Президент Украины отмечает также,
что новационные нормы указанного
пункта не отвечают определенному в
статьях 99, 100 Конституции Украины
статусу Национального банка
◇ ◇ ◇ ◇ ◇ ◇ ◇
§ EXERCISE REQUIREMENTS: Rewrite the lines of the records above as a numbered list, one line per item, with blank lines left out.

§ EXERCISE RESPONSE:
1. Президент Украины отмечает также,
2. что новационные нормы указанного
3. пункта не отвечают определенному в
4. статьях 99, 100 Конституции Украины
5. статусу Национального банка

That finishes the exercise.